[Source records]

####################

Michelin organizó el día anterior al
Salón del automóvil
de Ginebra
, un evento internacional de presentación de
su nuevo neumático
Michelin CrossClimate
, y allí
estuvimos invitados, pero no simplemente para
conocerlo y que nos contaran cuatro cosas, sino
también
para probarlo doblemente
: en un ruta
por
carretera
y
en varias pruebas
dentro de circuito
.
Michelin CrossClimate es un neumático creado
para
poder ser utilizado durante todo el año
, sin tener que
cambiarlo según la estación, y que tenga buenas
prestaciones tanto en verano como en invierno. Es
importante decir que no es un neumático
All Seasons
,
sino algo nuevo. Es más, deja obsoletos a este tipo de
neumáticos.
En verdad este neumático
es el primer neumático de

####################

Reproduce the lines of the data above, replacing each "Michelin CrossClimate" with "CrossClimate" and leaving everything else unchanged.

Michelin organizó el día anterior al
Salón del automóvil
de Ginebra
, un evento internacional de presentación de
su nuevo neumático
CrossClimate
, y allí
estuvimos invitados, pero no simplemente para
conocerlo y que nos contaran cuatro cosas, sino
también
para probarlo doblemente
: en un ruta
por
carretera
y
en varias pruebas
dentro de circuito
.
CrossClimate es un neumático creado
para
poder ser utilizado durante todo el año
, sin tener que
cambiarlo según la estación, y que tenga buenas
prestaciones tanto en verano como en invierno. Es
importante decir que no es un neumático
All Seasons
,
sino algo nuevo. Es más, deja obsoletos a este tipo de
neumáticos.
En verdad este neumático
es el primer neumático de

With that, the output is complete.